Paul M Dunphy wrote:

>     Then I set up a Linux system at home here and I'm trying to get the
> same thing working.  Here's what I get as an error on NT, using FTP
> Software's ON-NET32 Interdrive client:
>
> "An error occurred in the network provider Interdrive NT.  1208: The
> PCNFSD is not accessable on the remote server.  Contact your system
> administrator (or try logging in as user name NOBODY.)"
>



> The NFS share shows up
> under the correct NFS server (my Linux system) when you try to map a
> network drive on the NT system, so it appears to be a permissions problem.
> I use the correct name and password for /home/pdunphy . . . even tried
> root and the root password.  No luck.  Always the same error.

Hm. . .


>
>
>     Being new to the Unix side, I assume I've got something wrong
> there.  Here's what I did:
>
> Edited /etc/exports so that it contains the following line only
>
> /home/pdunphy         10.0.0.1(rw,no_root_squash)

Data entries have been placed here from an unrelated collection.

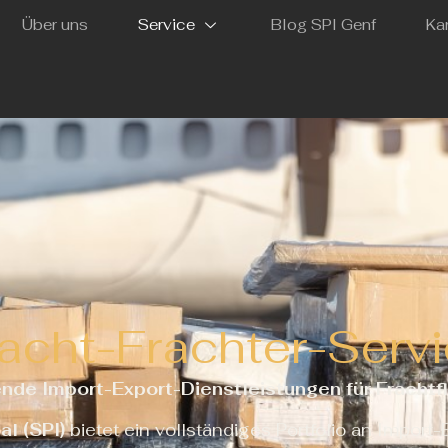
Über uns
Service
Blog SPI Genf
Kar
acht-Frachter-Serv
de Import-Export-Dienstleistungen für Fracht
al (SPI)
bietet ein vollständiges Portfolio an Import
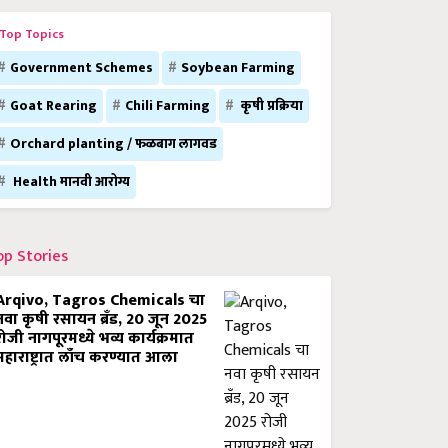
Top Topics
Government Schemes
Soybean Farming
Goat Rearing
Chili Farming
कृषी प्रक्रिया
Orchard planting / फळबाग लागवड
Health मानवी आरोग्य
op Stories
Arqivo, Tagros Chemicals चा
नवा कृषी रसायन ब्रँड, 20 जून 2025
रोजी नागपूरमध्ये भव्य कार्यक्रमात
महाराष्ट्रात लाँच करण्यात आला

Just to fill in some gaps -- does 10.0.0.1 refer to the NT?  (it should)  My
/etc/exports file also contains the option 'insecure' after the read/write
part, which short-circuits the login process altogether and just assumes that
the remote machine (in your case 10.0.0.1) has permission to map the drive no
matter which user calls for it.  Even if that isn't agreeable to you in the
long run (worried about security infiltrations from your home machine much?),
you might want to try it just to narrow things down.  If it fixes your problem
then at least you know that it was a user-to-server problem and not a
machine-to-server problem.  Or something like that.

Also in the gap-filling arena, are you having any other network-related
problems?  Can you ping, ftp and telnet from the NT to the Linux box?  (I
assume so, but ya gotta ask. . . )


>     This tells me the mountd and nfs services are running, but I'm curious
> why there are four instances of mountd reported . . . all the documentation
> and HOWTOs I could find indicated two of mountd and two for nfs.  Is this
> the problem?  If so, how does one fix it?

I may be confused here, but I think that on the "server" side, mountd doesn't
care about what nfs is exporting; it only cares on the client side.  Somebody
correct me if I'm wrong about this.

Although that does raise another possibility for debugging: Can you mount your
nfs export on the _Linux_ machine?  For example, edit your /etc/exports and
replace 10.0.0.1 with *, or *.your_local_domain.com (whatever will give your
Linux box host-level permissions for the export), restart the nfs daemon, and
then do this:

# mkdir /mnt/tmp
# mount -t nfs <your_linux_box>:/home/pdunphy /mnt/tmp

?

At least if you can do that, then you know the nfs daemon is working.

>
>
>     There is one other thing that I found strange.  I ran glint and looked
> at the networking packages, specifically the nfs-server daemon.  When you
> do a verify, it reports it as nfs-server:2.2beta29:2 and all is ok except
> the /etc/exports file indicates a checksum,size,time problem.

This is normal for any file you've edited from the original.  The checksums,
etc. are only recorded in the table from the original distribution; rpm
doesn't know when you've changed a file manually.  I don't think you need to
worry about this being an indication of a problem.